__What the exercise asks__.
When the line containing "For each pixel u v, give camera depth d (metres)." appears in the data below, begin copying there and stop only after the line containing "125 646 3.57".

__Data records__.
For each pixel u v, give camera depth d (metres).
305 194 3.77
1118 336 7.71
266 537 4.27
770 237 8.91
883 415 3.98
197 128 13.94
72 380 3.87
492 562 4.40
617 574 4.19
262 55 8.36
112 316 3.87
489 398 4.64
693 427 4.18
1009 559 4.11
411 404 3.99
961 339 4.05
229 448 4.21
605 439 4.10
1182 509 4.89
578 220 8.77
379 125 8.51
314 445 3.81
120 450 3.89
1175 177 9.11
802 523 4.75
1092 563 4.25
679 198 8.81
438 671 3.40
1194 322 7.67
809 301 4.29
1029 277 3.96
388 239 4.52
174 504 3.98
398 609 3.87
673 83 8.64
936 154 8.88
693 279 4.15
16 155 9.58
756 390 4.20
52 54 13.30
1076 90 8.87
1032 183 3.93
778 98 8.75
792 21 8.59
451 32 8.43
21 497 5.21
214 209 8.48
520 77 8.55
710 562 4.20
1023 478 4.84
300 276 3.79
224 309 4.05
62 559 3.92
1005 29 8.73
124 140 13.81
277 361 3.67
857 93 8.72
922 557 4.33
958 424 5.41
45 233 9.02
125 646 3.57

* * *

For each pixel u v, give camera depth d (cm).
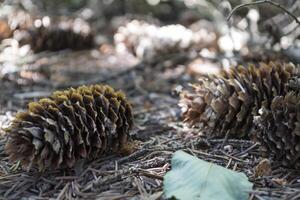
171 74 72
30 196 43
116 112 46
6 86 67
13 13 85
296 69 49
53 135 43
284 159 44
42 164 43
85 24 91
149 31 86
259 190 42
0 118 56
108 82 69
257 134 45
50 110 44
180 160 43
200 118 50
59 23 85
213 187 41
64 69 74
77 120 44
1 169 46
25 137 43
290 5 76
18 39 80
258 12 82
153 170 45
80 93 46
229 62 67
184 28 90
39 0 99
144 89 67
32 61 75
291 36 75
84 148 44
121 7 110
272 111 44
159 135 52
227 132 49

__Reply__.
For each pixel u v, give camera depth d (metres).
305 194 3.77
1118 336 7.71
266 537 4.27
770 237 8.91
883 415 3.98
197 128 13.94
72 380 3.87
492 562 4.40
617 574 4.19
262 55 8.36
112 316 3.87
489 398 4.64
693 427 4.18
1009 559 4.11
411 404 3.99
961 339 4.05
229 448 4.21
605 439 4.10
1182 509 4.89
578 220 8.77
379 125 8.51
314 445 3.81
120 450 3.89
1175 177 9.11
802 523 4.75
1092 563 4.25
679 198 8.81
438 671 3.40
1194 322 7.67
809 301 4.29
1029 277 3.96
388 239 4.52
174 504 3.98
398 609 3.87
673 83 8.64
936 154 8.88
693 279 4.15
16 155 9.58
756 390 4.20
52 54 13.30
1076 90 8.87
1032 183 3.93
778 98 8.75
792 21 8.59
451 32 8.43
21 497 5.21
214 209 8.48
520 77 8.55
710 562 4.20
1023 478 4.84
300 276 3.79
224 309 4.05
62 559 3.92
1005 29 8.73
124 140 13.81
277 361 3.67
857 93 8.72
922 557 4.33
958 424 5.41
45 233 9.02
125 646 3.57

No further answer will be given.